PROVIDED INFORMATION Start Marker
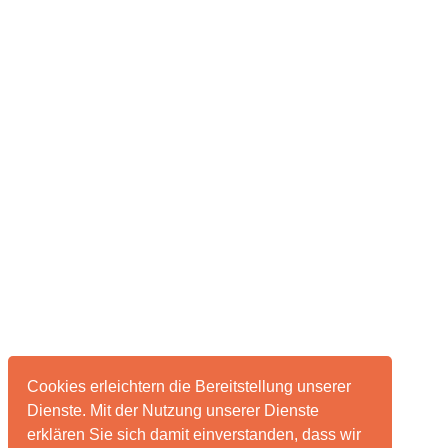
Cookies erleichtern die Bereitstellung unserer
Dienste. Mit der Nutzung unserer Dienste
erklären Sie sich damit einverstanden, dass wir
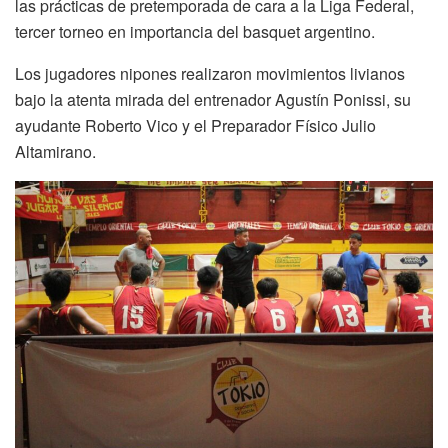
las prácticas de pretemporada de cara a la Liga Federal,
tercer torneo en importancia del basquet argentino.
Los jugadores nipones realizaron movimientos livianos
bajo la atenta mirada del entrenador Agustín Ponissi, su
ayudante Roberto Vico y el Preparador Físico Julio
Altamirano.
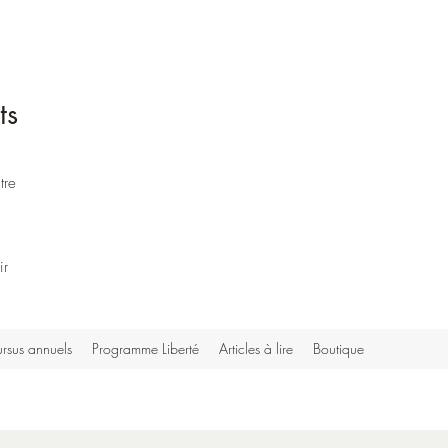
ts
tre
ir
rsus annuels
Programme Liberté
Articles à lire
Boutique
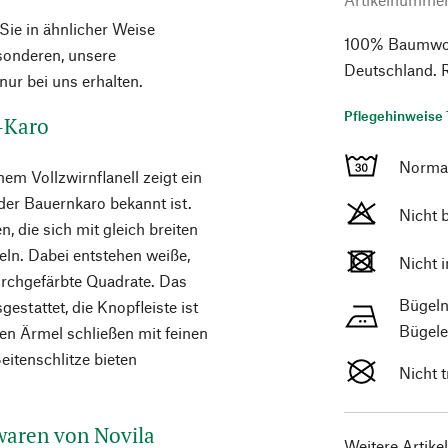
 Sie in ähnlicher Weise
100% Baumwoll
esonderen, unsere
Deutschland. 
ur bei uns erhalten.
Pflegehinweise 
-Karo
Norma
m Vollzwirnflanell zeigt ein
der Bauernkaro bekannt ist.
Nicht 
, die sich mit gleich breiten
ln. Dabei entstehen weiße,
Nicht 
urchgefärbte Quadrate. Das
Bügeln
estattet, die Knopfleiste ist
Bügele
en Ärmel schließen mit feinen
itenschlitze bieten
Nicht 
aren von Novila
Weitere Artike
PROVIDED INFORMATION End Marker
Arrange every line of text from the records above as a numbered list, skipping blank lines and leaving the pictures out of your answer.

1. Cookies erleichtern die Bereitstellung unserer
2. Dienste. Mit der Nutzung unserer Dienste
3. erklären Sie sich damit einverstanden, dass wir
4. las prácticas de pretemporada de cara a la Liga Federal,
5. tercer torneo en importancia del basquet argentino.
6. Los jugadores nipones realizaron movimientos livianos
7. bajo la atenta mirada del entrenador Agustín Ponissi, su
8. ayudante Roberto Vico y el Preparador Físico Julio
9. Altamirano.
10. ts
11. tre
12. ir
13. rsus annuels
14. Programme Liberté
15. Articles à lire
16. Boutique
17.  Sie in ähnlicher Weise
18. 100% Baumwoll
19. esonderen, unsere
20. Deutschland. 
21. ur bei uns erhalten.
22. Pflegehinweise 
23. -Karo
24. Norma
25. m Vollzwirnflanell zeigt ein
26. der Bauernkaro bekannt ist.
27. Nicht 
28. , die sich mit gleich breiten
29. ln. Dabei entstehen weiße,
30. Nicht 
31. urchgefärbte Quadrate. Das
32. Bügeln
33. estattet, die Knopfleiste ist
34. Bügele
35. en Ärmel schließen mit feinen
36. itenschlitze bieten
37. Nicht 
38. aren von Novila
39. Weitere Artike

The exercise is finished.